When I write these posts I search for an 
appropriate quote to title what follows.  Often it 
is difficult to find the “one.” This post deals 
with empathy and – contrary to the norm – I 
found many suitable candidates.

I think “empathy” to be the most significant 
factor in our personality as manifested in our 
relationship with others.  It governs how we
behave and interact with others in many subtle 
ways.  Let me give you some examples.

I think public speakers – or mere social 
conversationists - must have empathy to be 
effective.  They must be able to put themselves 
in the position of the listener to be able to
 convey the speaker’s message.  A trap many 
speakers fall into is – without realizing it – 
assuming the listeners have the same context as
themselves.  Let me give a trivial and obvious 
example:  the speaker says, “Tom and Bill were
discussing the trip and he said…”  The speaker,
of course, knows to whom “he” refers to, but the 
listener doesn’t and is confused.  ALL indefinite 
pronouns have the potential of causing such 
confusion.  Avoid them if possible.  Their use
shows a lack of empathy. The biggest challenge 
in talking is to create in the listener’s mind the 
same context as the speaker has, so that what
follows makes sense.

Empathy can be a disadvantage.  I know people 
who deal with the poor and needy in non-profit 
organizations that dispense food and 
clothing. There is an interview process to
determine eligibility.  Needless to say, there are 
those who try to scam the system and if the 
interviewer is too empathic, every scam works.
Yet, it is often that very sensitive empathy which
puts the interviewer into that position.

It is believed by psychologists that a major 
benefit of reading fiction is the creation of 
empathy.  The reader feels what the characters 
in the book feel (if the author is doing their job).

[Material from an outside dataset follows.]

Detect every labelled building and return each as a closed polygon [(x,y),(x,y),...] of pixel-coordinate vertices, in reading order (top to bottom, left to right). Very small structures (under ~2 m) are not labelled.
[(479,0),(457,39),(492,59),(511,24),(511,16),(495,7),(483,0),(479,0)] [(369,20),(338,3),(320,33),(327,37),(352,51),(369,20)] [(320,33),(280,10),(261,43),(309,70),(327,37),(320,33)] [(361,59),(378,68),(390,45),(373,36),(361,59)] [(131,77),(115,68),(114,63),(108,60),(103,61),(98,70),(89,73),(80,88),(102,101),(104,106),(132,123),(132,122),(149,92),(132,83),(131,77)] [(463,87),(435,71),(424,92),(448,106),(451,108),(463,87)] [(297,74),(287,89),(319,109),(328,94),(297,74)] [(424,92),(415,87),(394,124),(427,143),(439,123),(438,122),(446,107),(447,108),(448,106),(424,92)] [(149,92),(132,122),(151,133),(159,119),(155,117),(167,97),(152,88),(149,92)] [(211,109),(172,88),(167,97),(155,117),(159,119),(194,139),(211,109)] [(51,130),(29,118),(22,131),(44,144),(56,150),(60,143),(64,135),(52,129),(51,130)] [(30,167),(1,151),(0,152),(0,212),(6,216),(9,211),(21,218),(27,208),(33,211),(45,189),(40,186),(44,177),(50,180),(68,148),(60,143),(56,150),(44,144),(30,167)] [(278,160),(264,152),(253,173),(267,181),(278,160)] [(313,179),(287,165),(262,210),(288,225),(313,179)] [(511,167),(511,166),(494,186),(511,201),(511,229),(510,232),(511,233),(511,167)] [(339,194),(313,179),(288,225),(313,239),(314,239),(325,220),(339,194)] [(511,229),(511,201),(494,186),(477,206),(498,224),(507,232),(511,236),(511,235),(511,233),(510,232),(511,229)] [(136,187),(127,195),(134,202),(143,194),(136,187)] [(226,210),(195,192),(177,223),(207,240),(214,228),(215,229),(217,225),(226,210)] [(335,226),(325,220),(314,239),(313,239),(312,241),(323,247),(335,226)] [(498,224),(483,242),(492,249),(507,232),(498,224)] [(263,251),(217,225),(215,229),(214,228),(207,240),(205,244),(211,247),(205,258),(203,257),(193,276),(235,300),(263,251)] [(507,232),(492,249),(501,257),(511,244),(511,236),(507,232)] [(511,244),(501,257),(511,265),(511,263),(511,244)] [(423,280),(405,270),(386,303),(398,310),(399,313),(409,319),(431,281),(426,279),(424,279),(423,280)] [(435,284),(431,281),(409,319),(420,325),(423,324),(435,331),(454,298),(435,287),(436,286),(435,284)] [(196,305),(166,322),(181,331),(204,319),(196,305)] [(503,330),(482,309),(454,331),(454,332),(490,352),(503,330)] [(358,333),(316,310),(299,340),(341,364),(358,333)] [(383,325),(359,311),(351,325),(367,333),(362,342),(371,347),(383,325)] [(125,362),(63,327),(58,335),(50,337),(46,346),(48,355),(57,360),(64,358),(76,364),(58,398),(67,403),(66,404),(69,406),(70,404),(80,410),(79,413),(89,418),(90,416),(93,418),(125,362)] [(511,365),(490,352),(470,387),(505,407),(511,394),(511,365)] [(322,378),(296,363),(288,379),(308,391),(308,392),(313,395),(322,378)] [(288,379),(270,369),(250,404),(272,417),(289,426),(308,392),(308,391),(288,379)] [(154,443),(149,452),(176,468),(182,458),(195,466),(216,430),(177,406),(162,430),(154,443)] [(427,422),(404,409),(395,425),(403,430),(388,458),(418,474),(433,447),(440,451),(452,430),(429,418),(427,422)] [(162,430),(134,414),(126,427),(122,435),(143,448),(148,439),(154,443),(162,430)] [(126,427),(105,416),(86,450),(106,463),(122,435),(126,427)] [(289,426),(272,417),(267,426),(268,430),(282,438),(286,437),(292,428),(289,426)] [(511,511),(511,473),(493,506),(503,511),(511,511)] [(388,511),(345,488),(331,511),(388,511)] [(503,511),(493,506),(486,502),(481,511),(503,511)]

The correlation between “lack-of-reading” and
“lack-of-empathy” among the prison population is high.

The proper balance between “selfishness” and 
“empathy” is critical.  When do you consider 
yourself and not the other?  Must one always
defer to a loved one?

“Empathy” is what enables the reading of “body-
language.”  How much do we trust our ability to 
do so?  What if we’re wrong?  Maybe the client
really does need the food and clothing and we’re 
just being overly cautious.

I suspect “empathy” is an essense of life.

© 2014 Lester C. Welch


1 comment:

  1. I like the part about avoiding the use of indefinite pronouns. My husband often says "they" when recalling an event, and when I ask him who "they" are he gets annoyed.